Why, I ask, should this be? The answer can be found in an interview, one that Joel Gibb conducted with Johnny Greenwood from 1995, asking questions like:
“What was teen life like for you?”
“Did you ever envision yourself as a rock star when you were younger?”
“Who do you think is funnier, Dawn French or Jennifer Saunders?”
And “Where’s the mystery?”
This last question is the key, I think, to explaining Joel Gibb’s frustration: the mystery is there all right, but people insist on reducing it to the basest of cliches. As he said in response to my end of year question – How have you changed in 2003? – “I think I grew up a lot this year but also became disillusioned with the world a bit too, oh well.” As an interviewee he was taciturn, but direct.
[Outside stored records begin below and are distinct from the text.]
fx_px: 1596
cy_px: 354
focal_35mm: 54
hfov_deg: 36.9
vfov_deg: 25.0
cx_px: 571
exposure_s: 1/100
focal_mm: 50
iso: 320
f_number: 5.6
What do you think about couples snogging to your music?
“They don’t really get it, do they?”
Your lyrics are filled with references to Christianity . . .
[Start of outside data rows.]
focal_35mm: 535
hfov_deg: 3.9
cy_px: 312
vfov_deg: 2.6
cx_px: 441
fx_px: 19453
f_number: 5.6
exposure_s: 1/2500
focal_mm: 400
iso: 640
Well, let’s just say that I had a religious upbringing.
But you’re not religious?
No.
Atheist?
“No. I think if you start considering yourself an atheist you are part of the same thing. You become just as obsessed.”
One of things which one notices most about Hidden Cameras is the division between form and content . . .
“Well I write the music first, then hum on top of that. The lyrics are written separately to the music.”
This last point is revealing, for The Hidden Cameras play innersleeve pop; music that requires the listener to have the lyrics booklet in front of them as it plays; if, that is, they want the full effect. Both at St. Giles and on the album, the lyrics were muffled and inaudible, sounding nothing more than sounds without intrinsic meaning, just another part of their melodic pop. If the lyrics weren’t terribly good, this would be understandable; but they are good, very good. Take the exquisite metaphors on ‘Animals of Prey’:
We fall down in pairs,
moles locked in a blind stare
Your pearly mouth, it cracks a smile
without a sound, the blind lead blind
We the animals of prey have become cannibals untamed
under the stars the moles go far into the earth like a sinking stone
Endless analysis and admiration could be expended on Gibb’s lyrics. The word “Morrissey” is often bandied around without justification, but Gibb deserves to be mentioned in the same company, if only for the fact that his lyrics having a similarly intuitive, inspired quality. It is just a pity we can’t hear them articulated, one feels it would take them to a new level.
As it was, the atmosphere in the church was that of muted reverence, if not passive acceptance. Last song, ‘Golden Streams’, didn’t evoke even the flicker of a smile, when it should, because so joyous and original. The admiration felt false. The call for an encore (from a crowd desperate to hear ‘Ban Marriage’) was met with a song they’d already played earlier (‘Smells like Happiness’). Hopefully, the next time they play in London they will be able to bring the full band and a few dancers.
The next album, Mississauga Goddam (referring brilliantly to Nina Simone’s stark anti-segregation song Mississippi Goddam), is about a place I have been told is full of “concrete highways, a suburban non-entity . . . very flat, very dull, and without a horizon” – the very opposite, in fact, of The Hidden Cameras.